After graduating from NC State, Bill went to work as the Advertising Director of the Westinghouse Elevator Division, in Pittsburgh, PA. Westinghouse was just launching their memorable slogan, 'You can be sure, if it's Westinghouse'. Bill bought two mynah birds from India, with the hope of training them to say the company slogan. Eventually, he enlisted Mrs. Virginia Belmont of New York City, to help with the task. Acey and Deecee did not disappoint, performing at Westinghouse Consumer Products events in 1950.

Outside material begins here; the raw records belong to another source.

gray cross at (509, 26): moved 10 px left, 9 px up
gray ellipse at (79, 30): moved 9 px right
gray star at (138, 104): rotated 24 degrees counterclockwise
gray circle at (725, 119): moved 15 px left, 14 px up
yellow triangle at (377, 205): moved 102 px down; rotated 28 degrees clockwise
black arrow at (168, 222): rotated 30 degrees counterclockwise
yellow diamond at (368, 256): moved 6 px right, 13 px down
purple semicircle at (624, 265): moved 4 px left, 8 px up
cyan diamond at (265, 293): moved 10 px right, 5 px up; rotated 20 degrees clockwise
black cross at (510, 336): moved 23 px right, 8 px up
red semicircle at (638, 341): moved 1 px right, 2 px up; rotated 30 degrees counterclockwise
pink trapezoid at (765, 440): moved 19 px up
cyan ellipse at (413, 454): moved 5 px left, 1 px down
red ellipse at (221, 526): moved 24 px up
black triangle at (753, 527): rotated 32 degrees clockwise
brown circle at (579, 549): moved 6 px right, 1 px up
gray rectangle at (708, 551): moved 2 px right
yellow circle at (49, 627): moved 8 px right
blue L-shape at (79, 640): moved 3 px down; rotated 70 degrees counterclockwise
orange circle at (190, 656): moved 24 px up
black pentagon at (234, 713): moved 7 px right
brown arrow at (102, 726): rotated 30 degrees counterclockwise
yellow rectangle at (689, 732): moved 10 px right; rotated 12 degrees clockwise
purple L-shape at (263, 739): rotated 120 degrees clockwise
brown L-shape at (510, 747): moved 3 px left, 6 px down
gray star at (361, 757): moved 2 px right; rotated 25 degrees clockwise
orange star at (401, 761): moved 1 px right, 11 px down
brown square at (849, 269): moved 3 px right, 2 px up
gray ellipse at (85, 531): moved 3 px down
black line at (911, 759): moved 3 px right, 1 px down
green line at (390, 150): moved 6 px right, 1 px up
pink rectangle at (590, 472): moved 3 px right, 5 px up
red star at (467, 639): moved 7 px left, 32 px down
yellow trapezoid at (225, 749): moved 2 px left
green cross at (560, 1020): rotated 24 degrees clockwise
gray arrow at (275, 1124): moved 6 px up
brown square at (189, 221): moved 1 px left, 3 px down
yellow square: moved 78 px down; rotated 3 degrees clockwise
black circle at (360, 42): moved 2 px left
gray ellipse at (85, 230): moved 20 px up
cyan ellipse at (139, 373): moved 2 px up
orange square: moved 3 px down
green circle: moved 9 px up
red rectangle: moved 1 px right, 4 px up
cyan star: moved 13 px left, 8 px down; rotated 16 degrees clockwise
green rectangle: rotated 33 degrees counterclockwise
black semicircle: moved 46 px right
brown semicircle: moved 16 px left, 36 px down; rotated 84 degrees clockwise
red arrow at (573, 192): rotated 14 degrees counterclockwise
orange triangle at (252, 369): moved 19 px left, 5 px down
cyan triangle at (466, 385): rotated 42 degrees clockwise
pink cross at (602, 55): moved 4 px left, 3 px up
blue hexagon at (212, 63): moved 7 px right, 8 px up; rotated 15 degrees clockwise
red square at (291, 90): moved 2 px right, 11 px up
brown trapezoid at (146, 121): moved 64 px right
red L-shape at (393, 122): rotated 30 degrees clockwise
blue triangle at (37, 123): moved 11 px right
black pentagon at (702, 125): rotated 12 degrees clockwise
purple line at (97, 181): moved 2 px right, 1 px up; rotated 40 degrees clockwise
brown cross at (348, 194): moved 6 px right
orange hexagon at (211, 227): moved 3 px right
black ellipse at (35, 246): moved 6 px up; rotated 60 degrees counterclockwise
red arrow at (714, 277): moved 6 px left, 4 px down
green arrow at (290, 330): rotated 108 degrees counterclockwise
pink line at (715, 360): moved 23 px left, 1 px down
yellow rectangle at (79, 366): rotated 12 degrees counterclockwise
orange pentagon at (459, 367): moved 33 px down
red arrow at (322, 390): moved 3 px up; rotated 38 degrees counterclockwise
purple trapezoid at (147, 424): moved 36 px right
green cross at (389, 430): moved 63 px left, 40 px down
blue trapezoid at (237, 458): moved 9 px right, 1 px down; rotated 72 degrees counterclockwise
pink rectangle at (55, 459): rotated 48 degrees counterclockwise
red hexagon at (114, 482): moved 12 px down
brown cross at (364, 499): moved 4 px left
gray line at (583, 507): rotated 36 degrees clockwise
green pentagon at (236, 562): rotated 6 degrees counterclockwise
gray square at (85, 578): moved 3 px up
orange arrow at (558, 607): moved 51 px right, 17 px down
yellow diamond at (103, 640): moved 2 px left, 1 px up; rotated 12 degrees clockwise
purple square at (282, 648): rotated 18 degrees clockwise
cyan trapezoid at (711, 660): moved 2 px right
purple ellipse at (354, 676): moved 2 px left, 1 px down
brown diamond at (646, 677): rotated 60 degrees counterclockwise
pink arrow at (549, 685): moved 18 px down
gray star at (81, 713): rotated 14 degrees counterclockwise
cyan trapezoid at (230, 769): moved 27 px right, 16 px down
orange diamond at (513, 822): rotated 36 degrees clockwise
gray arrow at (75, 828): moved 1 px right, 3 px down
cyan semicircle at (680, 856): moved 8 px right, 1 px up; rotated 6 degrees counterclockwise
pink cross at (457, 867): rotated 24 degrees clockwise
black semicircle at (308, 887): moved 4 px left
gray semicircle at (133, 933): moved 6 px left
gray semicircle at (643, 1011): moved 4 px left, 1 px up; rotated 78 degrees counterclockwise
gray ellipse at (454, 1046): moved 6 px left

Marine Capt. Boylan (then) was called back to active duty for the Korean thing, as he called it. While stationed in Honolulu, HI, he wrote the 'Song of 1st ANGLICo', to the tune of 'Song of the Vagabonds'. It became a well-circulated piece, played by the Navy and Marine Corp bands. Boylan sang it for General Lemuel Shepherd and other distinguished guests prior to his tour in Korea.

For many years after his military service, Bill lived in Pittsburgh and Wayne, PA working in the advertising business. In the mid 1970's, Bill resettled in Virginia Beach, VA. As the Fleet and Lease Sales Manager at Banner Buick, Bill had a knack for building relationships. He was a member of the Tidewater User Group (TUG) and the Shutterbugs digital photography group. He was a lifelong student, taking many photography and computer programming courses at Tidewater Community College. Known as The Prolific Walker, Bill was seen trekking all around Virginia Beach in his signature hat and toting his backpack en route to class, to volunteer at a Buy.com golf tournament, or to make a regular visit to his chiropractor, Dr. TJ Morgan of Morgan Chiropractic (Chick's Beach, VA). An advocate and solid decision maker, Bill found a way to use his communication skills to get things done. He was instrumental in getting the city to add a bus stop at Hilltop, closer to the Russell House. For many years, he was an active contributor to the Russell House community, where he lived.

Bill was one of two founding members of the renowned Granddaddy Road Show. He and Dr. James W. Reid, Jr. of Chesapeake, VA went on many excursions to visit shared grandchildren, entertaining and engaging new friends along the way. Some say conversation skills are waning, these days. Boylan and Reid held refreshing displays of conversation, peppered with history, culture, literature, current events, politics, sports, and humor.

Bill is survived by his devoted daughter, Mary Hughes Boylan Reid of Philomont, Virginia. He is survived by granddaughter Ashley Reid LaHue and partner Kelsey LaHue of El Paso, TX and by grandson Adam Thomas Reid of Boston, MA. As well, he is survived by loving Warren, Ashford, and Dunn families of New Bern, NC. In September, Bill returned home to the place he loved along the Neuse and Trent Rivers. A service, officiated by Rev. William C. Thomas, was held on September 28, 2013 at Christ Episcopal Church in New Bern, NC. Interment, with military honors, followed at Cedar Grove Cemetery (New Bern, NC). The family requests that memorial contributions in Bill's name be sent to Wounded Warrior Project (woundedwarriorproject.org), or to Northeastern University Men's Ice Hockey Program (gonu.com). A guestbook is available at Pollock Best (pollockbest.com).